On 30/10/2007, Sage Ross
<ragesoss+wikipedia(a)gmail.com> wrote:
From what I've seen surveying the various
classroom projects people
have tried, the most successful are ones where some effort is made to
screen topics for encyclopedicity and gaps in Wikipedia's coverage,
and/or the assignments are focused on interacting with the Wikipedia
community (i.e., content is posted early and students follow the fate
of their work over the semester).
Yes. Rather than just telling the students "go write something",
send
them to a wikiproject's list of redlinks, or to the missing articles
project:
http://en.wikipedia.org/wiki/Wikipedia:WikiProject_Missing_encyclopedic_art…

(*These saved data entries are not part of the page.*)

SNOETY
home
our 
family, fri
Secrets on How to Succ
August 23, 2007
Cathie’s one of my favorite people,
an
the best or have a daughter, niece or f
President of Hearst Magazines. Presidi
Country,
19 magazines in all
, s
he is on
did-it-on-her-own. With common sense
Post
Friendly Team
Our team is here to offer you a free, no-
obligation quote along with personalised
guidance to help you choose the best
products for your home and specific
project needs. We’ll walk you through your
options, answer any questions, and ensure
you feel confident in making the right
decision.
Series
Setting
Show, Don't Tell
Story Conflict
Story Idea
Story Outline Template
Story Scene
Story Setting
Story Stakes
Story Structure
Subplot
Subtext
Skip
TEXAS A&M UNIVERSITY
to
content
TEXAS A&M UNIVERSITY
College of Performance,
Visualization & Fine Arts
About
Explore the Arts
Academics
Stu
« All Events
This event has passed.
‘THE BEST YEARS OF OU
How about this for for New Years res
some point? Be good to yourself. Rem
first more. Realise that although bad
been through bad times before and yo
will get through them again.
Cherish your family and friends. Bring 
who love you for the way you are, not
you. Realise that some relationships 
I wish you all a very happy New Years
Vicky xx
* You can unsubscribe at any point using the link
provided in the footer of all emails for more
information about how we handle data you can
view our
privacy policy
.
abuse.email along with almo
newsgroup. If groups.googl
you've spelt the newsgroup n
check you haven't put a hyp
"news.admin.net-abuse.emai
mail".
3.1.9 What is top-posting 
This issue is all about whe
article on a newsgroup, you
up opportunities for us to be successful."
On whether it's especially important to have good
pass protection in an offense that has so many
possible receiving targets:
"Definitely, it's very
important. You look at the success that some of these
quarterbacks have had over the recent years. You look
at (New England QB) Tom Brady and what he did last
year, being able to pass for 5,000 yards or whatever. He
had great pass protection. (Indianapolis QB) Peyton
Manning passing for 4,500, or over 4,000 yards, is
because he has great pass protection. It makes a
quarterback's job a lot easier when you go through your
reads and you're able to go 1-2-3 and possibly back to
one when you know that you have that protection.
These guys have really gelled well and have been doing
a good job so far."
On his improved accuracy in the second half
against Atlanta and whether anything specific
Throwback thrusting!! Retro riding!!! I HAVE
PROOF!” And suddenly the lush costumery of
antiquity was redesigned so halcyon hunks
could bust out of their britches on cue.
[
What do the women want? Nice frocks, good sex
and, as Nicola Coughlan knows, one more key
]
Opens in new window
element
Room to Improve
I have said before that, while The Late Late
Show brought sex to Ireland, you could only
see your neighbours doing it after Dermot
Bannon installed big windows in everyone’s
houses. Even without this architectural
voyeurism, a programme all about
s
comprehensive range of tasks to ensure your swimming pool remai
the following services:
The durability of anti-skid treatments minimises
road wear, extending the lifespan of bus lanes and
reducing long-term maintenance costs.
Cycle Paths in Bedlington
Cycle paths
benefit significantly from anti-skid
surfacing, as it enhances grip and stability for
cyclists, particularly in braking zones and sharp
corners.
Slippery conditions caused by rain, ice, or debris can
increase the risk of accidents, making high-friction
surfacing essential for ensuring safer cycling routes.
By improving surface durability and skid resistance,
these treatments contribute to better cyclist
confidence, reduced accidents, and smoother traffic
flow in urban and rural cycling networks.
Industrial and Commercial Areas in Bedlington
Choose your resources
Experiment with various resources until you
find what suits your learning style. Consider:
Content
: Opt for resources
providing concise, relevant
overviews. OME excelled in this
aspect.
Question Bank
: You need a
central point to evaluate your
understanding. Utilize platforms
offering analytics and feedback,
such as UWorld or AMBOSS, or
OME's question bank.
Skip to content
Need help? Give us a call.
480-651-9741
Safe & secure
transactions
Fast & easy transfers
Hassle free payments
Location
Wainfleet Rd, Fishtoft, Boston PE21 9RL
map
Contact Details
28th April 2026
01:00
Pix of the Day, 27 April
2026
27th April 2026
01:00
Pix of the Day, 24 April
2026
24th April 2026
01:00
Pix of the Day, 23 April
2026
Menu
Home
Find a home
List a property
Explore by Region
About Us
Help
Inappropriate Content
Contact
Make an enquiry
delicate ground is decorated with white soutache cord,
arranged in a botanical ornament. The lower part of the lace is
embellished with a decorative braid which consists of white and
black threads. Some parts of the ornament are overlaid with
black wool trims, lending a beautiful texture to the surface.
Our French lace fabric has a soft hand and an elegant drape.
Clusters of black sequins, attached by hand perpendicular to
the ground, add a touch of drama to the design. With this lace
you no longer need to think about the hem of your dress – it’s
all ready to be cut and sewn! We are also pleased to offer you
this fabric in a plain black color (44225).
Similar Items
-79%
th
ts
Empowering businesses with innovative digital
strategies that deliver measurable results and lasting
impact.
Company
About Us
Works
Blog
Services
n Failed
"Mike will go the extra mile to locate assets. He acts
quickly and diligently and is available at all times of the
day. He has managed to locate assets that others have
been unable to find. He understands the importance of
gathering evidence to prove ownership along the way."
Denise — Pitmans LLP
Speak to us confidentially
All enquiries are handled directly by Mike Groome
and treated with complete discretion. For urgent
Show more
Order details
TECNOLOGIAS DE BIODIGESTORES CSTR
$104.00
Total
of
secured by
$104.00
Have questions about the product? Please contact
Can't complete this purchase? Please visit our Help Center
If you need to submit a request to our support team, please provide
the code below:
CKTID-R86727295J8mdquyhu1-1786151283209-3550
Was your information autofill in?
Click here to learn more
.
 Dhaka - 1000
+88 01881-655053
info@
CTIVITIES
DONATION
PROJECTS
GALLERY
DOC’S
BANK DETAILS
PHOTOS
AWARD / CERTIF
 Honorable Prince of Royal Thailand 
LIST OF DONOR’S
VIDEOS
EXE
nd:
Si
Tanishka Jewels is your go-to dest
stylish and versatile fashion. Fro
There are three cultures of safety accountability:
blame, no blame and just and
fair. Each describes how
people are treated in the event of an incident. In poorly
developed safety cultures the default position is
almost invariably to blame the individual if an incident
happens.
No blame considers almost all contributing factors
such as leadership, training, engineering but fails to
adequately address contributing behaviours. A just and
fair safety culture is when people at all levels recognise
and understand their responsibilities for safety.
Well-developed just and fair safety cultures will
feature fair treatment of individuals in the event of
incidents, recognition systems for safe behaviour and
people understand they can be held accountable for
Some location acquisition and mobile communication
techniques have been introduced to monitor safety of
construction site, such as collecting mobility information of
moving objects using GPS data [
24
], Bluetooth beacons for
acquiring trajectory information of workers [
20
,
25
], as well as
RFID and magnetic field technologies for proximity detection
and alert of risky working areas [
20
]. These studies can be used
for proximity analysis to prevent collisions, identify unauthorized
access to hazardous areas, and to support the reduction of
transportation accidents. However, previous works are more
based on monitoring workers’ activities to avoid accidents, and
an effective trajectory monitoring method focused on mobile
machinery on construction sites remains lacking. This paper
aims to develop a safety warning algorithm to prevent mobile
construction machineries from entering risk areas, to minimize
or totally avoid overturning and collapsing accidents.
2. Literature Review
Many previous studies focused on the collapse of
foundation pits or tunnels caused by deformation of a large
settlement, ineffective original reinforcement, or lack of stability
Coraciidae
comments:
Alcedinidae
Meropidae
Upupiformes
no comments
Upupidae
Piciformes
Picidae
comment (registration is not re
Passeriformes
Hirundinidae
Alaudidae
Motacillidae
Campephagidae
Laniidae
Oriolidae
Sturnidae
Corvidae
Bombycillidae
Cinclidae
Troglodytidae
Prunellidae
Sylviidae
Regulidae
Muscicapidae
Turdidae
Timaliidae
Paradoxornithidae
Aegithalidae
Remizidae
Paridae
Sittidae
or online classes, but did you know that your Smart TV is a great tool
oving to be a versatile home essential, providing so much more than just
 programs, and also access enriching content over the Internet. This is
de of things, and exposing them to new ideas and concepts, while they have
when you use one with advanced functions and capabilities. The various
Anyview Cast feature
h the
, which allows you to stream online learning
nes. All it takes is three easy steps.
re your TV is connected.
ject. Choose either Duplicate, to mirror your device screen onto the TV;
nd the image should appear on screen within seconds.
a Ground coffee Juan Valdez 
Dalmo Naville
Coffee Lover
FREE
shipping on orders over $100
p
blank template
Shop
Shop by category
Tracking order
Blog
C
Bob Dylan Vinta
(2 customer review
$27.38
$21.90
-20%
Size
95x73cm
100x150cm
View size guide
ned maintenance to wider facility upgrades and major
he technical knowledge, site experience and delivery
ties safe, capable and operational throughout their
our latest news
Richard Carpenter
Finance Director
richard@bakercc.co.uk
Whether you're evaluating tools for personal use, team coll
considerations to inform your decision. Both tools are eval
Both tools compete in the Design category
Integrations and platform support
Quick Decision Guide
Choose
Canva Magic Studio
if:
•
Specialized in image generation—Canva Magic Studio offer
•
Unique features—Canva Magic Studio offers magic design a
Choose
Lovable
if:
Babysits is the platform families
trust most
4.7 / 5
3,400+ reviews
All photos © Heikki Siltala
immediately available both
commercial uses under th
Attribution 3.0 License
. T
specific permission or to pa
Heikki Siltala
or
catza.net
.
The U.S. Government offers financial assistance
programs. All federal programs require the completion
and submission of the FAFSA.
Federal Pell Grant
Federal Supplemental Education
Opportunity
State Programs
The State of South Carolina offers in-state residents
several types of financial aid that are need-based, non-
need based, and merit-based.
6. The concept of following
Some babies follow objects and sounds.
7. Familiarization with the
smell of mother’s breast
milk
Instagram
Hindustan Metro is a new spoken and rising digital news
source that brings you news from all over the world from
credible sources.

With university research facilities onhand, writing some decent
articles with good references shouldn't be much work at all. We'll get
more good content and they'll get a good introductory experience to
Wikipedia.
Indeed, and this sort of thing should be encouraged, and we need to
accept that some contributions will be dogs. Nevertheless, the social
graces of some of the people who review these contributions leave much
to be desired. They do little to help these people to improve their
contributions.
There was a time when the primary outside criticism of Wikipedia had to
do with the accuracy of contents. I seem to encounter more these days
about the social environment. It would be great if more Wikipedians
understood the implications of that.